Meu vizinho não acredita em vida após a morte, o que não o impede de dedicar viva veneração por seus santos prediletos. Um jornal afirmou: “Não acredito em Deus, mas sim em determinada correlação entre as coisas”.
Dá para perceber muito bem que vivemos em uma mescla de dois campos de vida, de dois mundos. Obviamente, vivemos em uma espécie de mistura de duas esferas da vida, de dois mundos totalmente diferentes um do outro, mas que sempre se cruzam. Esse dueto reflete-se na sociedade sob a forma de textos sagrados.
No Ocidente, principalmente na Bíblia – mas não como um livro, porque muitos nem a chegaram a ver de perto. Contudo a linguagem, a educação, a cultura, literatura, arte, enfim, quase todas as facetas da vida diária estão crivadas de expressões bíblicas; até mesmo os jogos de perguntas e respostas na mídia!
A maioria dos feriados oficiais tem sua origem na Bíblia. No entanto, com a crescente secularização, o significado das principais datas festivas foi recuando em parte para segundo plano. As datas ainda existem, mas para muitos a Páscoa e o Pentecostes não significam muito mais do que um fim de semana prolongado; para essas pessoas, a Ascensão de Cristo não passa de uma referência a lugares onde podem passar as férias e não a um destino de viagem ao céu.

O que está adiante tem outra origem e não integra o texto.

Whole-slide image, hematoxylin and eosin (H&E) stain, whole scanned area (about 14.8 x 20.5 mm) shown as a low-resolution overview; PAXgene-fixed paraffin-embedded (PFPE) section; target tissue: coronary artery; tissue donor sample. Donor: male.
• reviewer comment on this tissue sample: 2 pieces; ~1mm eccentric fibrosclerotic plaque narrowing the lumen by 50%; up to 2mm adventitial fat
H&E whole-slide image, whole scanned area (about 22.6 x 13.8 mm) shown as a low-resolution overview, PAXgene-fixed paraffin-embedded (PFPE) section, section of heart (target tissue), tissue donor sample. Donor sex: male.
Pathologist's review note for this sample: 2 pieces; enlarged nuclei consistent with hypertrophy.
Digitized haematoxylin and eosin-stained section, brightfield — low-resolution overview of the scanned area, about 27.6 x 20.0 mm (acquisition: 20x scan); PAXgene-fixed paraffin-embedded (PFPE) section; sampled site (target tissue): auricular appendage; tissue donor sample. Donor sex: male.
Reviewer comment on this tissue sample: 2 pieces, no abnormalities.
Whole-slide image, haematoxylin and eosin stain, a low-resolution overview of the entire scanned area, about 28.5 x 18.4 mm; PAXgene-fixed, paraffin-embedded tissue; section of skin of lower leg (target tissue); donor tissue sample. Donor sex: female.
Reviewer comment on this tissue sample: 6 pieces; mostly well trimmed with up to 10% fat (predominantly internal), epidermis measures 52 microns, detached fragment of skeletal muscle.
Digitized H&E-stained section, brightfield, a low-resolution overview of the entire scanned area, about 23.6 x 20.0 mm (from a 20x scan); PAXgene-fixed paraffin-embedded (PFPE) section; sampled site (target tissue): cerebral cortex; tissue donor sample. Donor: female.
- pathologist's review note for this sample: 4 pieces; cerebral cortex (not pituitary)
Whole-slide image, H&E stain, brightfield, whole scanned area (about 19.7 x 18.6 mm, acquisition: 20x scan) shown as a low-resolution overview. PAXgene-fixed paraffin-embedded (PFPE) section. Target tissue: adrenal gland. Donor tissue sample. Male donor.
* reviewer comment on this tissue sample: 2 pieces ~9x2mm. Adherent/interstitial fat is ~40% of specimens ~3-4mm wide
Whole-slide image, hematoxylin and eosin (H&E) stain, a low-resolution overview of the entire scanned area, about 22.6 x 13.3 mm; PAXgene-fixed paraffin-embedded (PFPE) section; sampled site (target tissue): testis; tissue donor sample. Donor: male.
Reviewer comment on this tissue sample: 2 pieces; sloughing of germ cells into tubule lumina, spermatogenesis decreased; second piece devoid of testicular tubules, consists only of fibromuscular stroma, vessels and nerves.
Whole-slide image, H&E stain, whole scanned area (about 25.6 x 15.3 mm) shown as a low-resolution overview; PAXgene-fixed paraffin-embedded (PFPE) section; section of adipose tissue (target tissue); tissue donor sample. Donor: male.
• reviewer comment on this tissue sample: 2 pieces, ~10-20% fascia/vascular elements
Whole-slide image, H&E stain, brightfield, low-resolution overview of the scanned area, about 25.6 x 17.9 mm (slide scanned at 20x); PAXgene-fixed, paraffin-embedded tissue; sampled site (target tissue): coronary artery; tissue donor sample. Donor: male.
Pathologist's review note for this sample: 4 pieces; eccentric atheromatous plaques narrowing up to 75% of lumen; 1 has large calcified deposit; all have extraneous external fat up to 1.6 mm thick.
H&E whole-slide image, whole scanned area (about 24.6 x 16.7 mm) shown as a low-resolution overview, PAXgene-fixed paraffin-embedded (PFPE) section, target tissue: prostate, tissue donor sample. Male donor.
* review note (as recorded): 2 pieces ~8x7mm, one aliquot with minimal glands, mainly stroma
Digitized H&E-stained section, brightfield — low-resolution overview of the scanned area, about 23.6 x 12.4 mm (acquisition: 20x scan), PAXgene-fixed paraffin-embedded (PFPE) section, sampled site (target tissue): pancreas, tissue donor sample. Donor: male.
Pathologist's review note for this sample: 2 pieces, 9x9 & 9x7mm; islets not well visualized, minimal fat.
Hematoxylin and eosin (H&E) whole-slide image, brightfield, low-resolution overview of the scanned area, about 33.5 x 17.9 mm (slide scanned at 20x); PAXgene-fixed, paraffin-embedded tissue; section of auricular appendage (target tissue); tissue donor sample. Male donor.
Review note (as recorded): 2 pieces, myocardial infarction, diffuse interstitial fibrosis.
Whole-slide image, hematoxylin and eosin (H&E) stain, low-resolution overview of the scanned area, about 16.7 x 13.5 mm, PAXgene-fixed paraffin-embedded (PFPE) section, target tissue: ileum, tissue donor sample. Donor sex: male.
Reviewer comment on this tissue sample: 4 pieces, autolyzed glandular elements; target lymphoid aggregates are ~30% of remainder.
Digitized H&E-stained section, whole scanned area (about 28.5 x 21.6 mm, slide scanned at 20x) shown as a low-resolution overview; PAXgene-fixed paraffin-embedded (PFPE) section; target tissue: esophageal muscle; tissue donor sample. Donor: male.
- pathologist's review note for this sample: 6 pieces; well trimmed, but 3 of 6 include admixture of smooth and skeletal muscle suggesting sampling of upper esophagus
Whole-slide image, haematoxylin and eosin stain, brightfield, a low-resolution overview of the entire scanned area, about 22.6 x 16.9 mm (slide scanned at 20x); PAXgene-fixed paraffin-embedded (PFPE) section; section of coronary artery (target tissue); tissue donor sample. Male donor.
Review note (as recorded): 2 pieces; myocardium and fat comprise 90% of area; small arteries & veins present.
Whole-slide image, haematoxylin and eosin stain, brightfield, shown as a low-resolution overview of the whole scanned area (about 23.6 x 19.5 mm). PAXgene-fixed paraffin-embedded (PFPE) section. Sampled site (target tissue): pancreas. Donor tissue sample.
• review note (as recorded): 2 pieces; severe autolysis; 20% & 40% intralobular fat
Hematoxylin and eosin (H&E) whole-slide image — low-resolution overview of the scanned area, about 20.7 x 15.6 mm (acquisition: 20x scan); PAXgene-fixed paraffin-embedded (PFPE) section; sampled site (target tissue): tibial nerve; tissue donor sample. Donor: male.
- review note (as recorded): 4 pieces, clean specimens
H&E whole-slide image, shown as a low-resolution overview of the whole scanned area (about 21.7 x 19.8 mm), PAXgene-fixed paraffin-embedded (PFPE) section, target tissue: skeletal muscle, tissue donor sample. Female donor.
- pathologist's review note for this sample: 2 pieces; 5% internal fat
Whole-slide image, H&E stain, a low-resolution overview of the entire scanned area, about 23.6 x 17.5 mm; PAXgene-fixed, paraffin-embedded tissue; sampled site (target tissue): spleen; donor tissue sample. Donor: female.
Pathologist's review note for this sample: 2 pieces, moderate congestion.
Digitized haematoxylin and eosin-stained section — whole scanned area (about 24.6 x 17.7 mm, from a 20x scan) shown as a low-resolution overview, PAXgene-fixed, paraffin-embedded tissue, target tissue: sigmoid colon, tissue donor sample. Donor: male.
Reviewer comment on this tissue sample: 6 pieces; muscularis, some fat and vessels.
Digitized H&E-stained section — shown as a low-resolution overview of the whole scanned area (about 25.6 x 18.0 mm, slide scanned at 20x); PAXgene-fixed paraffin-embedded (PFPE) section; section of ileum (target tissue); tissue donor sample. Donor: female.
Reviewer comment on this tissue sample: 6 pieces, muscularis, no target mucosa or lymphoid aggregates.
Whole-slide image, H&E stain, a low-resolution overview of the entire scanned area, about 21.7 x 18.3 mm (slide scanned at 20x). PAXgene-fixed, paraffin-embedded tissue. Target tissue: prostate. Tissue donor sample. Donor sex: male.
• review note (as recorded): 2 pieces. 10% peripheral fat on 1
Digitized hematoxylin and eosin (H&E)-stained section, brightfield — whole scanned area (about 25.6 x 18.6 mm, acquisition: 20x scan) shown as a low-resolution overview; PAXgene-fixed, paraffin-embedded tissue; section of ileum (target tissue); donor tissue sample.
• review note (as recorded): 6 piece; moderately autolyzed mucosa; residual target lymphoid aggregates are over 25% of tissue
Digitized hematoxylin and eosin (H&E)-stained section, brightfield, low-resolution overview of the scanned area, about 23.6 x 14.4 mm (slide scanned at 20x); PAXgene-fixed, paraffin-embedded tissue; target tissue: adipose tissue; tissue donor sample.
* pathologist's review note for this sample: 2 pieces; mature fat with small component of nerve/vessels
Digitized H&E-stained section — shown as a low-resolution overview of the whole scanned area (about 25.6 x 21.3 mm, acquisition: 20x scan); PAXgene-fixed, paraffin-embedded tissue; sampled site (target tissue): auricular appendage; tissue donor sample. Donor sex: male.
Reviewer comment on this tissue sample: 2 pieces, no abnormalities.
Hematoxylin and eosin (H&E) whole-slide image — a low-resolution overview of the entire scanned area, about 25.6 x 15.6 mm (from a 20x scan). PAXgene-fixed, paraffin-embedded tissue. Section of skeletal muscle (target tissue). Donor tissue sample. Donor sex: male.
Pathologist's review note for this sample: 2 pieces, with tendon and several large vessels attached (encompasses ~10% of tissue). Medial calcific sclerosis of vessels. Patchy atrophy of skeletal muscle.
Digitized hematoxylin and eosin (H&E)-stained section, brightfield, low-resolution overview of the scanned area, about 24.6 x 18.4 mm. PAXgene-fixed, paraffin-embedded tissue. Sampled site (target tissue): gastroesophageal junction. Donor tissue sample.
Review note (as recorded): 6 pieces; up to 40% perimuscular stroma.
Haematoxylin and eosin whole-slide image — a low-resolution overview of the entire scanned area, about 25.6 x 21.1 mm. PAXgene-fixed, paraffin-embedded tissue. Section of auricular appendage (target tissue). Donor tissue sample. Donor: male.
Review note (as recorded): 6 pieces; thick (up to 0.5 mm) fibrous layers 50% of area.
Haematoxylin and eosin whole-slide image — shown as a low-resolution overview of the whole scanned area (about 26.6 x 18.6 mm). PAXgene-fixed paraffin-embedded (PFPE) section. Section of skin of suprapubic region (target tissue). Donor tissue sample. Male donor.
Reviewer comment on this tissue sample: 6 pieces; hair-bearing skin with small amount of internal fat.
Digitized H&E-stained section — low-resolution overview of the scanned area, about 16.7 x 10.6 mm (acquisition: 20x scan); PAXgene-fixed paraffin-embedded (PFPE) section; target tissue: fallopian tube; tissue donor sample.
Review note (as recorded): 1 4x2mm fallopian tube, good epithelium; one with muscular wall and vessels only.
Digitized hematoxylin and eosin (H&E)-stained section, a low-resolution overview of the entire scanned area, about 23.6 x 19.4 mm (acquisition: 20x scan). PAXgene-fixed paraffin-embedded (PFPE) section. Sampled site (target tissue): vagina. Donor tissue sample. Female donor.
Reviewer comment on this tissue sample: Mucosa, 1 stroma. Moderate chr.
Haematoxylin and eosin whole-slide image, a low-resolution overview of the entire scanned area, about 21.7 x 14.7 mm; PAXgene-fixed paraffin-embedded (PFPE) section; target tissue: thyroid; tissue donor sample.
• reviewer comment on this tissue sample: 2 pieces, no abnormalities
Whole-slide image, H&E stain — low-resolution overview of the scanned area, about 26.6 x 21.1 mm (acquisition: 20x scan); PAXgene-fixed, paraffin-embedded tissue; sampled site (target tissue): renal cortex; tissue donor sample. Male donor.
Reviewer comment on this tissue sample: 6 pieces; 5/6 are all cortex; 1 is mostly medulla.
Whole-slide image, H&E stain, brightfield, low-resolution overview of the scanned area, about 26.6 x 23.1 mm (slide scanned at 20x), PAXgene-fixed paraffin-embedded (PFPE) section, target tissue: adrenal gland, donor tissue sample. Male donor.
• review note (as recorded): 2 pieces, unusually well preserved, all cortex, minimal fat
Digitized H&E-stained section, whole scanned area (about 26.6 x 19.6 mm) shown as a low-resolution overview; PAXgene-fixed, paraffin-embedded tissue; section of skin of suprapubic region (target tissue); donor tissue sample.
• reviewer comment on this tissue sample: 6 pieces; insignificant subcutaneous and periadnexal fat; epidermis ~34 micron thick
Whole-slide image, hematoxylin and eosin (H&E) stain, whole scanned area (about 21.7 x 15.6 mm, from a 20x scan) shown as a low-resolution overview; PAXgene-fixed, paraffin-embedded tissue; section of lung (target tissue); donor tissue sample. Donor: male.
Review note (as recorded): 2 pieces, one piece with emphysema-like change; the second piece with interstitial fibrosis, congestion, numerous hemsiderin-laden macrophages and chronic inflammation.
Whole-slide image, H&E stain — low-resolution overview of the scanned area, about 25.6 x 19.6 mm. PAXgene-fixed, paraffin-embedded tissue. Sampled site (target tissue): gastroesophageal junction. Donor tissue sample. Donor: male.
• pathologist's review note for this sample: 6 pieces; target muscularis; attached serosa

Por outro lado, a história do Natal é mantida de modo digno de nota, bastante mesclada com elementos culinários; porém, ainda é cultuada por um grupo considerável. Para essas pessoas, sempre haverá lugar para o sublime. Literatura, teatro, cinema, pintura, naturalmente sem esquecer a música, cultivam tradição, cultura e devoção. Nessas áreas as metáforas têm seu espaço.
O ser humano é um realista sentimental. A cabeça quer o coração no seu legítimo lugar, e o coração quer o selo da razão: fatos, provas, fundamentos históricos. À primeira vista não é pedir muito, mas a coisa simplesmente complica quando se observa que o texto bíblico não oferece nada disso, pois seu alfabeto consiste apenas no Alfa e no Ômega.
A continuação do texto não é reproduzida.